Hi!
I am very new to Pyro and I am trying to implement LDA in Pyro. I got 32000 documents with 1500 words in each document, so the dimensions for my data will be [1500, 32000].
I have made the following model:
def model(data=None, batch_size=None):
with pyro.plate("topics", num_topics):
topic_words = pyro.sample("topic_words", dist.Dirichlet(torch.ones(num_words) / num_words))
with pyro.plate("documents", num_docs) as ind:
if data is not None:
with pyro.util.ignore_jit_warnings():
assert data.shape == (num_words_per_doc, num_docs)
data = data[:, ind]
doc_topics = pyro.sample("doc_topics", dist.Dirichlet(torch.ones(num_topics)/ num_topics))
with pyro.plate("words", num_words_per_doc):
word_topics = pyro.sample("word_topics", dist.Categorical(doc_topics), infer={"enumerate": "parallel"})
data = pyro.sample("doc_words", dist.Categorical(topic_words[word_topics]), obs=data)
return topic_words, data
and the guide
pyro.clear_param_store()
def my_local_guide(data=None, batch_size=None):
topic_words_posterior = pyro.param(
"topic_words_posterior",
lambda: torch.ones(num_topics, num_words),
constraint=constraints.positive)
with pyro.plate("topics", num_topics):
pyro.sample("topic_words", dist.Dirichlet(topic_words_posterior))
doc_topics_posterior = pyro.param(
"doc_topics_posterior",
lambda: torch.ones(num_docs, num_topics),
constraint=constraints.simplex)
with pyro.plate("documents", num_docs, batch_size) as ind:
pyro.sample("doc_topics", dist.Delta(doc_topics_posterior[ind], event_dim=1))
guide = AutoGuideList(model)
guide.add(AutoDiagonalNormal(pyro.poutine.block(model, expose=['doc_topics'])))
guide.add(my_local_guide)
guide = my_local_guide
elbo = TraceEnum_ELBO(max_plate_nesting=3)

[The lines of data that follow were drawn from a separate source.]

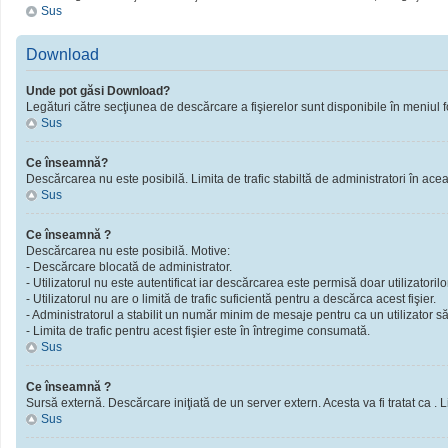
Sus
Download
Unde pot găsi Download?
Legături către secţiunea de descărcare a fişierelor sunt disponibile în meniul f
Sus
Ce înseamnă?
Descărcarea nu este posibilă. Limita de trafic stabiltă de administratori în ac
Sus
Ce înseamnă ?
Descărcarea nu este posibilă. Motive:
- Descărcare blocată de administrator.
- Utilizatorul nu este autentificat iar descărcarea este permisă doar utilizatorilor
- Utilizatorul nu are o limită de trafic suficientă pentru a descărca acest fişier.
- Administratorul a stabilit un număr minim de mesaje pentru ca un utilizator să 
- Limita de trafic pentru acest fişier este în întregime consumată.
Sus
Ce înseamnă ?
Sursă externă. Descărcare iniţiată de un server extern. Acesta va fi tratat ca . Limi
Sus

optim = ClippedAdam({'llommer': 0.05})
svi = SVI(model, guide, optim, elbo)
# Define the number of optimization steps
n_steps = 750
# do gradient steps
for step in range(n_steps):
elbo = svi.step(W_torch, batch_size=16)
if step % 25 == 0:
#print('.', end='')
print("[%d] ELBO: %.1f" % (step, elbo))
W_torch is my dataset. But when i run it, i get the error
DefaultCPUAllocator: not enough memory: you tried to allocate 2451600000 bytes. Buy new RAM!
How can I make Pyro run with large data sets without allocating so much ram? I am not sure I understand why i get this error.